━━ MATERIALS PROVIDED

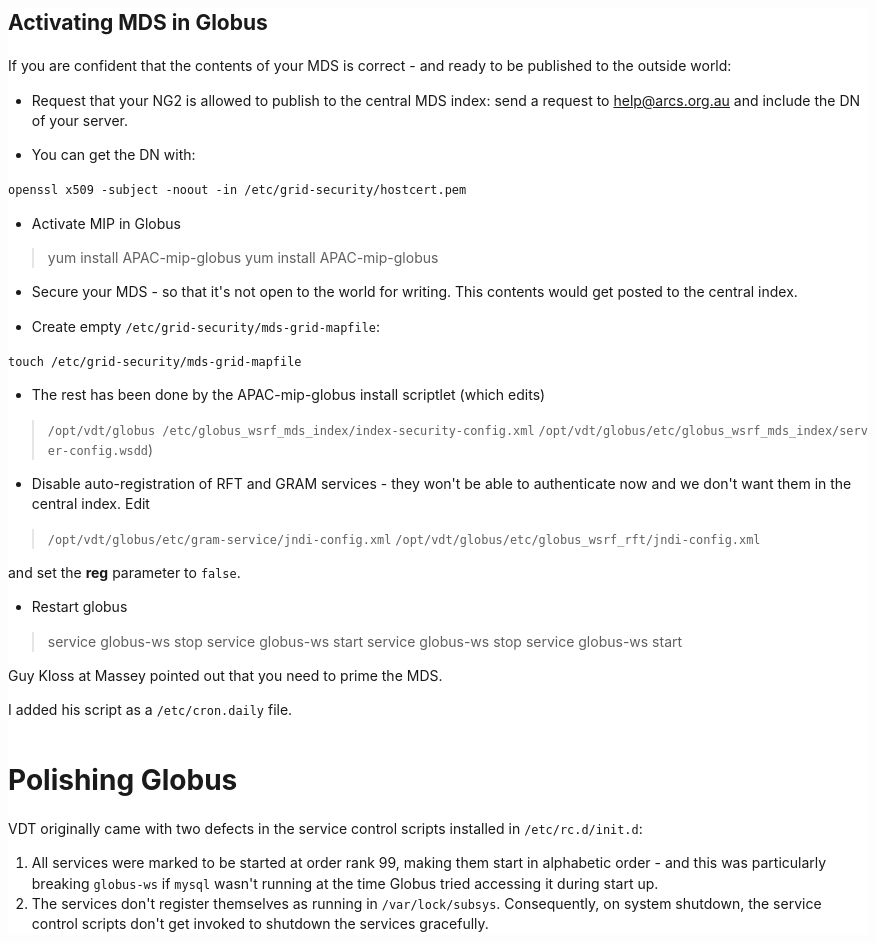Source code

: ## Activating MDS in Globus

If you are confident that the contents of your MDS is correct - and ready to be published to the outside world:

- Request that your NG2 is allowed to publish to the central MDS index: send a request to help@arcs.org.au and include the DN of your server.
	
- You can get the DN with: 

``` 
openssl x509 -subject -noout -in /etc/grid-security/hostcert.pem
```

- Activate MIP in Globus


>  yum install APAC-mip-globus
>  yum install APAC-mip-globus

- Secure your MDS - so that it's not open to the world for writing.  This contents would get posted to the central index.
	
- Create empty `/etc/grid-security/mds-grid-mapfile`: 

``` 
touch /etc/grid-security/mds-grid-mapfile
```
- The rest has been done by the APAC-mip-globus install scriptlet (which edits)

>    `/opt/vdt/globus /etc/globus_wsrf_mds_index/index-security-config.xml`
>    `/opt/vdt/globus/etc/globus_wsrf_mds_index/server-config.wsdd`)

- Disable auto-registration of RFT and GRAM services - they won't be able to authenticate now and we don't want them in the central index.  Edit

>   `/opt/vdt/globus/etc/gram-service/jndi-config.xml`
>   `/opt/vdt/globus/etc/globus_wsrf_rft/jndi-config.xml`

 and set the **reg** parameter to `false`.

- Restart globus


>  service globus-ws stop
>  service globus-ws start
>  service globus-ws stop
>  service globus-ws start

Guy Kloss at Massey pointed out that you need to prime the MDS.

I added his script as a `/etc/cron.daily` file.

# Polishing Globus

VDT originally came with two defects in the service control scripts installed in `/etc/rc.d/init.d`:

1. All services were marked to be started at order rank 99, making them start in alphabetic order - and this was particularly breaking `globus-ws` if `mysql` wasn't running at the time Globus tried accessing it during start up.
2. The services don't register themselves as running in `/var/lock/subsys`.  Consequently, on system shutdown, the service control scripts don't get invoked to shutdown the services gracefully.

━━━━

• WHAT THIS TASK INVOLVES:
What you give back should be only the lines of the records above, starting at the line with "- Create empty" and ending at the line with "VDT originally came", restated word for word.

• ANSWER SPACE:
- Create empty `/etc/grid-security/mds-grid-mapfile`: 

``` 
touch /etc/grid-security/mds-grid-mapfile
```
- The rest has been done by the APAC-mip-globus install scriptlet (which edits)

>    `/opt/vdt/globus /etc/globus_wsrf_mds_index/index-security-config.xml`
>    `/opt/vdt/globus/etc/globus_wsrf_mds_index/server-config.wsdd`)

- Disable auto-registration of RFT and GRAM services - they won't be able to authenticate now and we don't want them in the central index.  Edit

>   `/opt/vdt/globus/etc/gram-service/jndi-config.xml`
>   `/opt/vdt/globus/etc/globus_wsrf_rft/jndi-config.xml`

 and set the **reg** parameter to `false`.

- Restart globus


>  service globus-ws stop
>  service globus-ws start
>  service globus-ws stop
>  service globus-ws start

Guy Kloss at Massey pointed out that you need to prime the MDS.

I added his script as a `/etc/cron.daily` file.

# Polishing Globus

VDT originally came with two defects in the service control scripts installed in `/etc/rc.d/init.d`:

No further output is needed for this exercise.